### Quoted text
------------------------------------------------

> On Oct 1, 2019, at 1:45 AM, Frank Brockners (fbrockne) <[email protected]> 
> wrote:
> 
> Expanding from Bob's preference: IMHO it would make sense to explore what we 
> can solve with extension headers (HbyH and DO) - rather than argue the past 
> or judge from the past. Hardware is changing - and what used to be the case, 
> does not necessarily hold true in present or the future. 

Sure, but...

> Back in the hackathon at IETF 100 we even showcased a hardware implementation 
> of what is ultimately an extension header use-case, see e.g. 
> https://www.globenewswire.com/news-release/2017/11/10/1195153/0/en/Barefoot-Networks-Collaborates-with-Cisco-to-Demonstrate-In-situ-Operations-Administration-and-Management-IOAM-Showcasing-the-Power-of-Programmable-Forwarding-Plane-Technology.html
>  
> 
> Providing a holistic implementation in hardware for recent efforts that 
> leverage EH (like PDM, IOAM, etc.) would become easier if we had a protocol 
> independent approach to EH. This would mean that e.g. for IOAM we could use 
> almost the same implementation for v4 as we'd do for v6

I think you’re missing Bob’s point, which I’ll expand on:

a) you can already proceed for IPv6; show us it has been deployed

b) as you note, IPv4 != IPv6. “almost the same” has a lot of variants...

------------------------------------------------

### Collected data
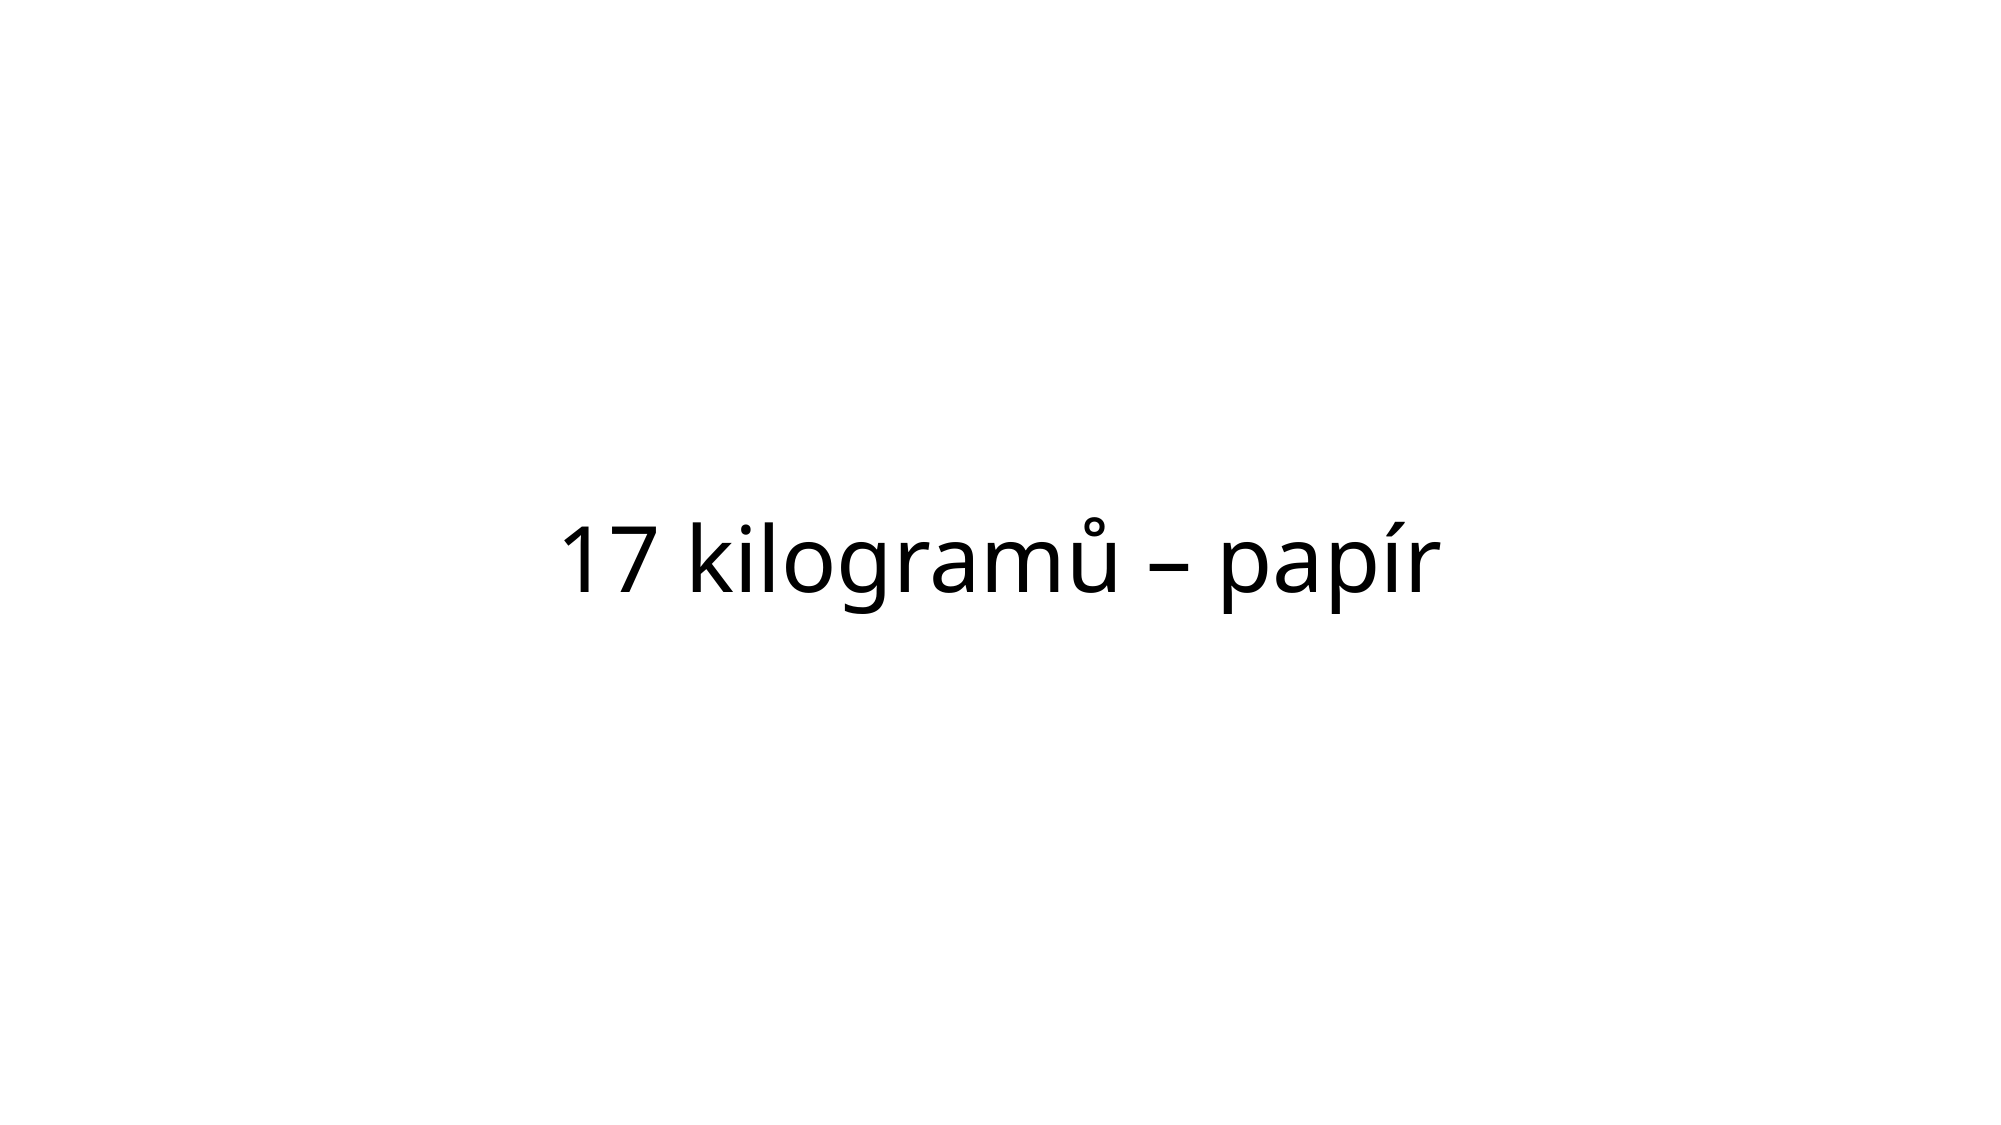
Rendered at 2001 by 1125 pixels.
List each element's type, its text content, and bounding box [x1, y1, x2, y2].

------------------------------------------------

### Jobs
1. List the acronyms that the quoted portion of the email places in parentheses after "extension headers" and after "EH".
2. Reproduce the stretch of the email from "Sure, but..." through "use-case, see e.g.".
3. In the email, why does Frank Brockners favor exploring what extension headers can solve over judging from the past? Respond in one to three sentences.

### Results by task
1.
HbyH
DO
PDM
IOAM

2.
Sure, but...

> Back in the hackathon at IETF 100 we even showcased a hardware implementation 
> of what is ultimately an extension header use-case, see e.g.

3. He states that hardware is changing. What used to be the case does not necessarily hold true in the present or the future.